## PROBLEM STATEMENT
For every line in the entries that contains "cancer", show the whole line.

## MATERIAL TO PROCESS

=== Section Start ===

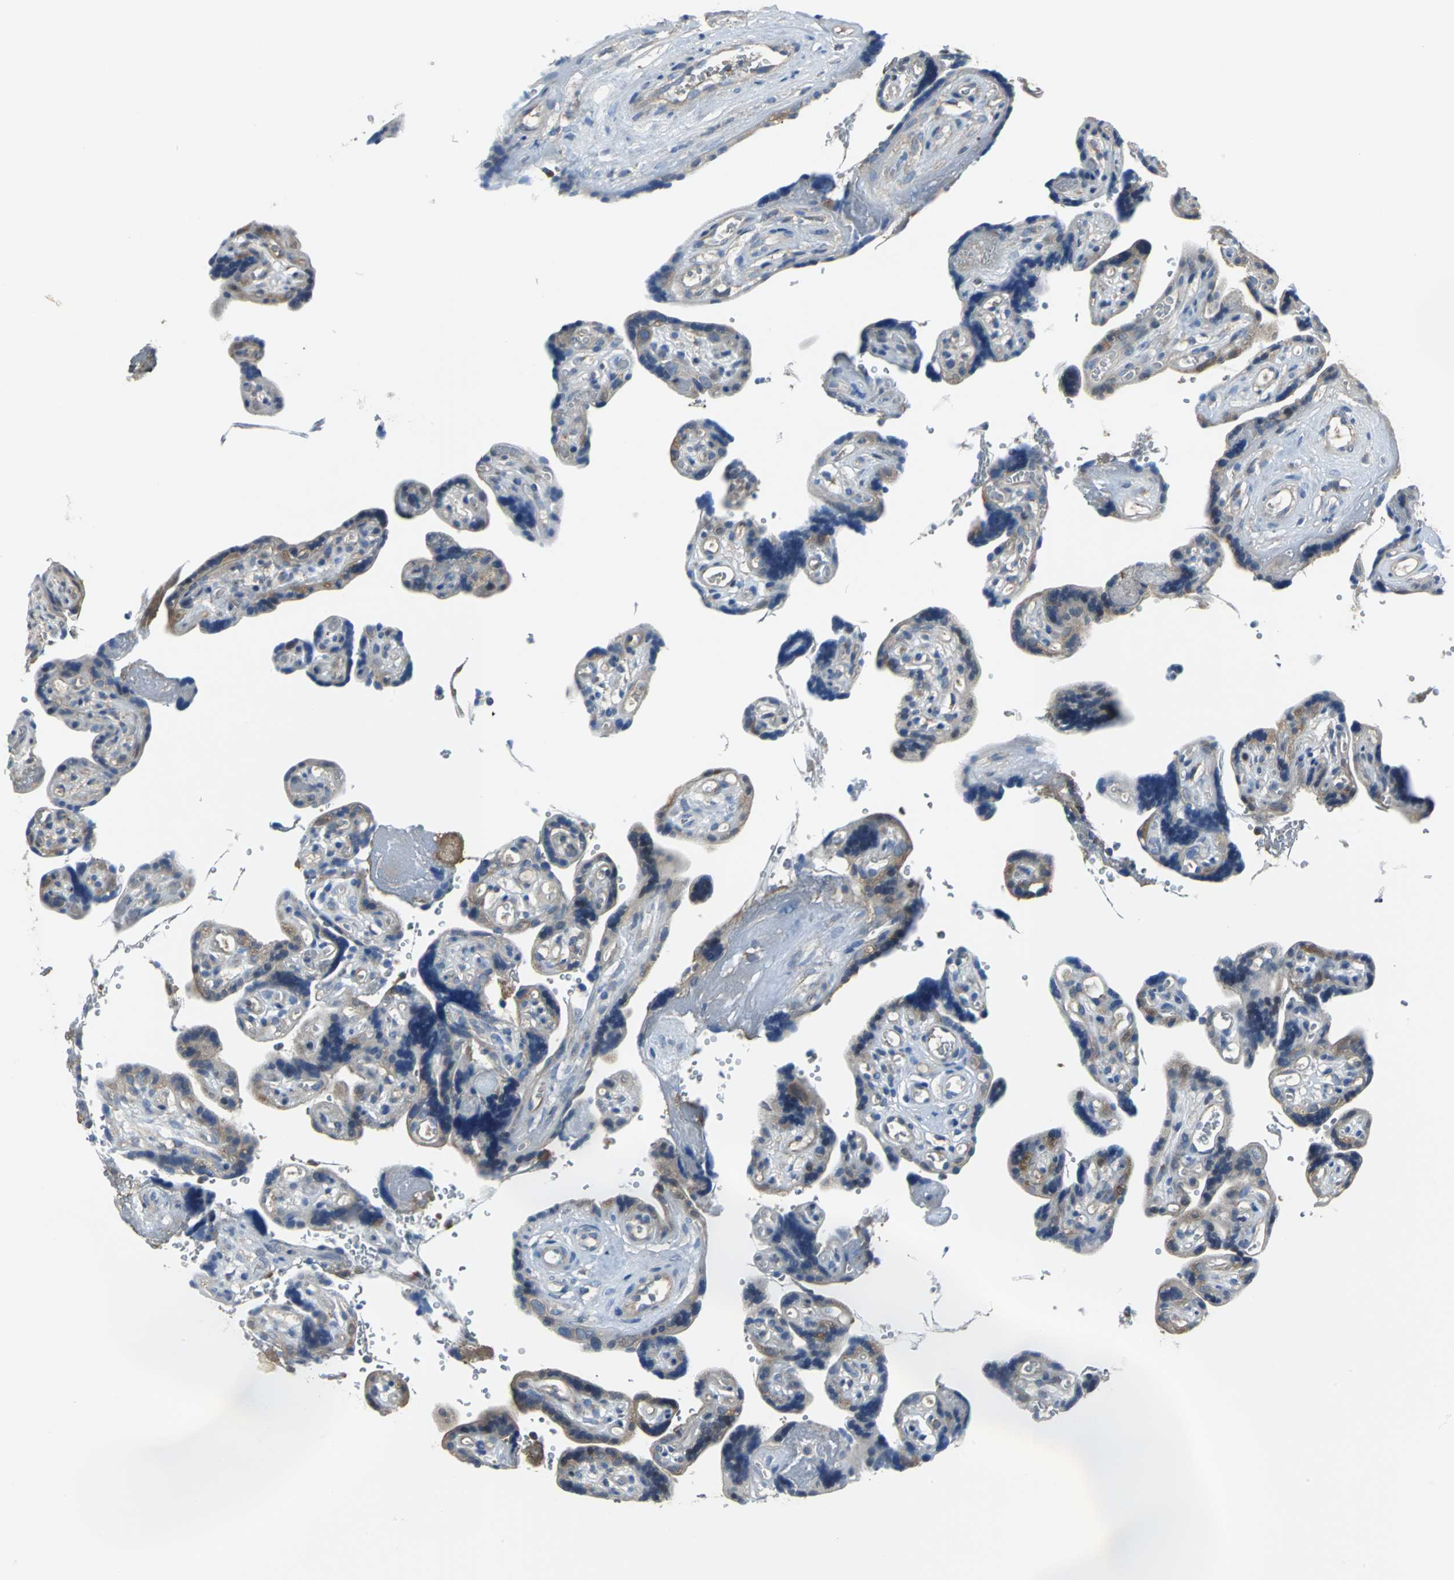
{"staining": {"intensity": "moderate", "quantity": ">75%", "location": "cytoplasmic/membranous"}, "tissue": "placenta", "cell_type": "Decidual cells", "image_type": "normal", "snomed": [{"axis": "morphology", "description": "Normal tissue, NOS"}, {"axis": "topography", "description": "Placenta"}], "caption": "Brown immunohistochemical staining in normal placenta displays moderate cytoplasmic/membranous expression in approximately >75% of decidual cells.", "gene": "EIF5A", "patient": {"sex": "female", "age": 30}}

=== Section End ===
=== Section Start ===

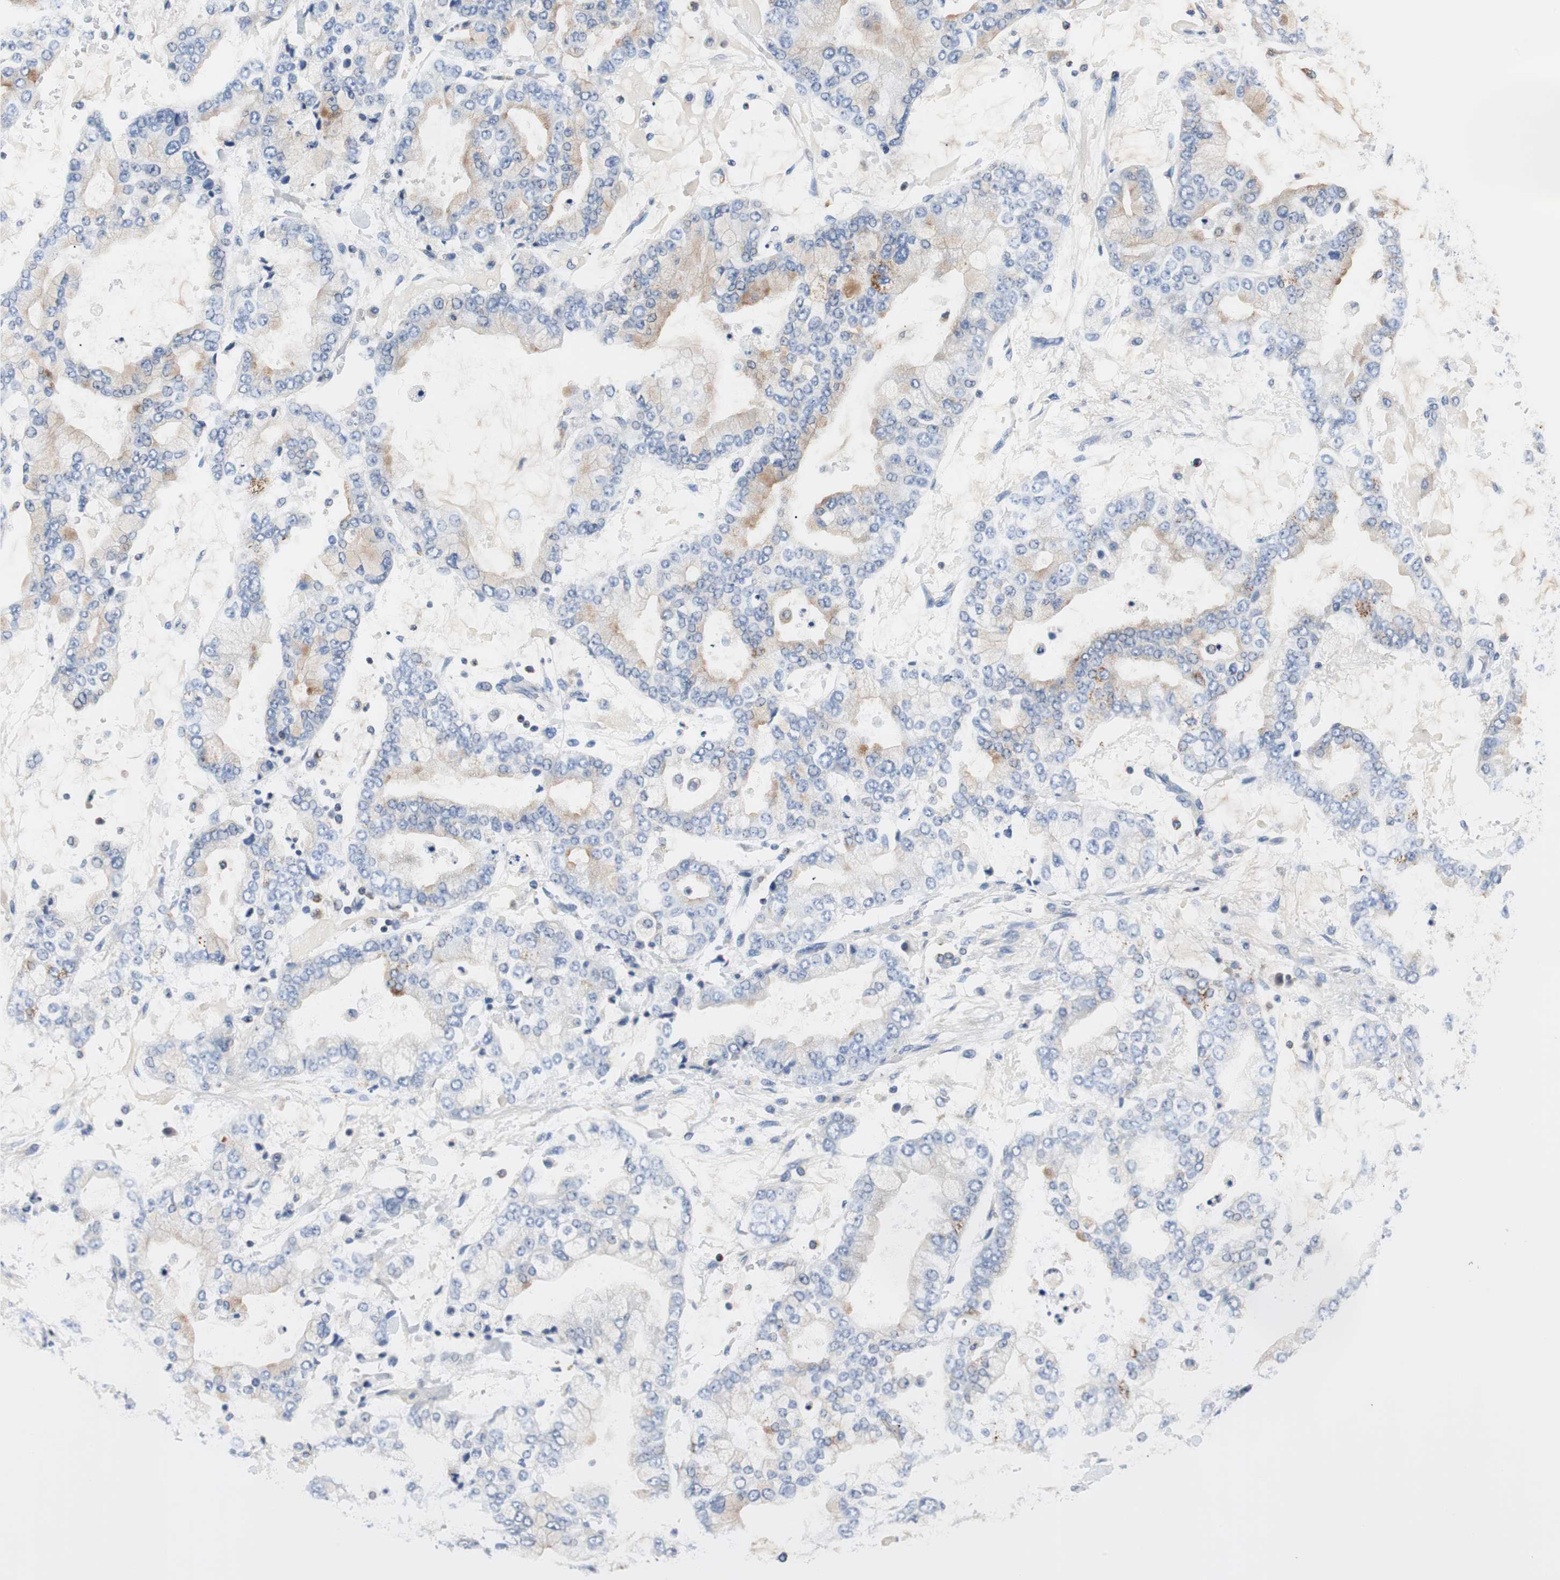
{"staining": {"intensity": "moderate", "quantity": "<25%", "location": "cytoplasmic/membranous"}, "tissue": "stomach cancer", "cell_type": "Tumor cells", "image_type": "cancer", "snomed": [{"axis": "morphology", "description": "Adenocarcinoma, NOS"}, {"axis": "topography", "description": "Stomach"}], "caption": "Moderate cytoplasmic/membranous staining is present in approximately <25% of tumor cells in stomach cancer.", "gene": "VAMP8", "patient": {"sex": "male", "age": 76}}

=== Section End ===
=== Section Start ===

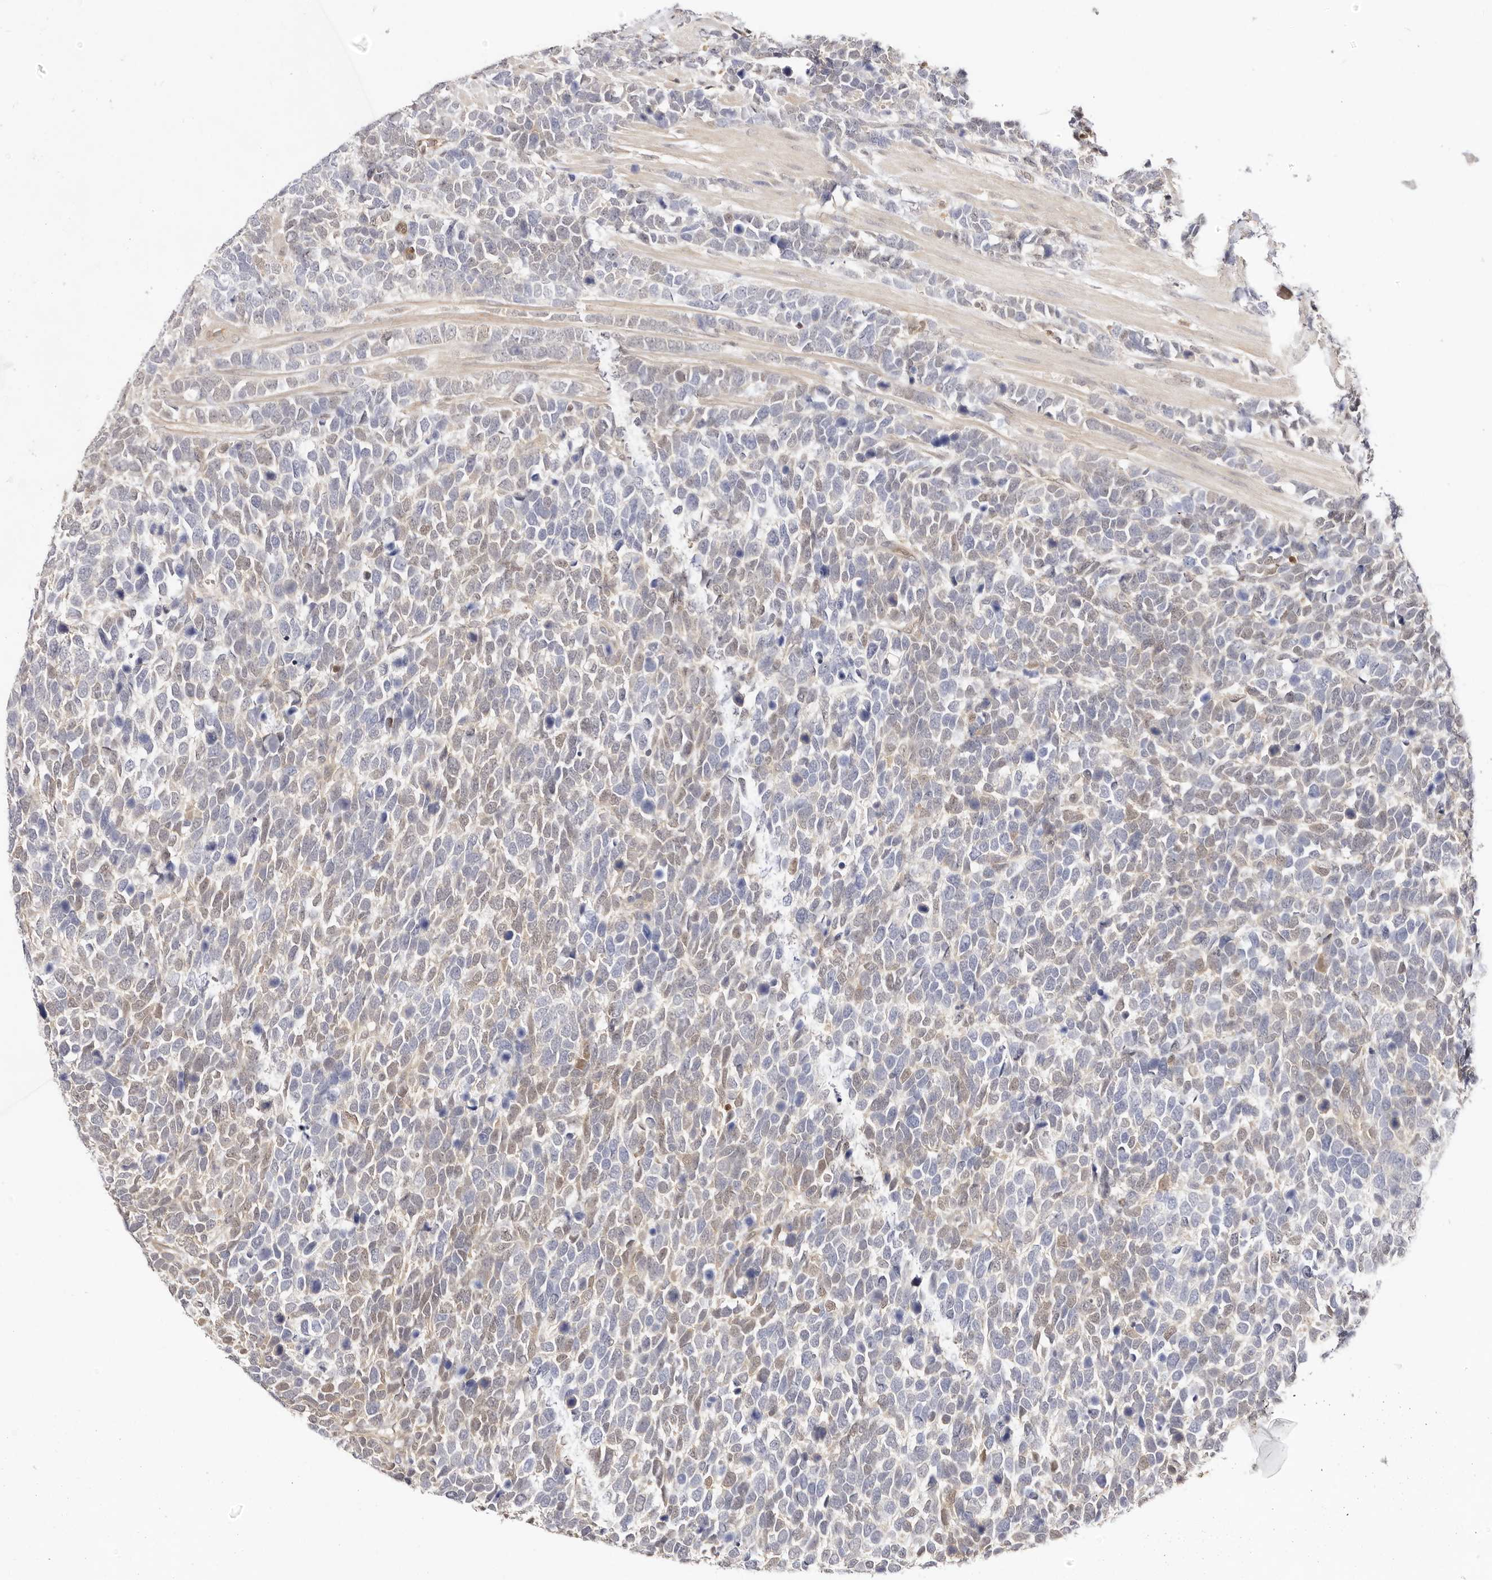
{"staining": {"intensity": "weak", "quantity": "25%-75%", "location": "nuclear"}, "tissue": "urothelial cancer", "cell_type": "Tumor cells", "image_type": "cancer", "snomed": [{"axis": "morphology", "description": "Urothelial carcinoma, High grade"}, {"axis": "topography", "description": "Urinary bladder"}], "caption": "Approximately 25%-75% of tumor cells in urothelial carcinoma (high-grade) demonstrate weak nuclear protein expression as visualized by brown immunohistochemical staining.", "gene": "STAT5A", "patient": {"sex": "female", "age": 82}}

=== Section End ===

## EXERCISE RESULT
{"staining": {"intensity": "moderate", "quantity": "<25%", "location": "cytoplasmic/membranous"}, "tissue": "stomach cancer", "cell_type": "Tumor cells", "image_type": "cancer", "snomed": [{"axis": "morphology", "description": "Adenocarcinoma, NOS"}, {"axis": "topography", "description": "Stomach"}], "caption": "Moderate cytoplasmic/membranous staining is present in approximately <25% of tumor cells in stomach cancer.", "gene": "VAMP8", "patient": {"sex": "male", "age": 76}}
{"staining": {"intensity": "weak", "quantity": "25%-75%", "location": "nuclear"}, "tissue": "urothelial cancer", "cell_type": "Tumor cells", "image_type": "cancer", "snomed": [{"axis": "morphology", "description": "Urothelial carcinoma, High grade"}, {"axis": "topography", "description": "Urinary bladder"}], "caption": "Approximately 25%-75% of tumor cells in urothelial carcinoma (high-grade) demonstrate weak nuclear protein expression as visualized by brown immunohistochemical staining.", "gene": "STAT5A", "patient": {"sex": "female", "age": 82}}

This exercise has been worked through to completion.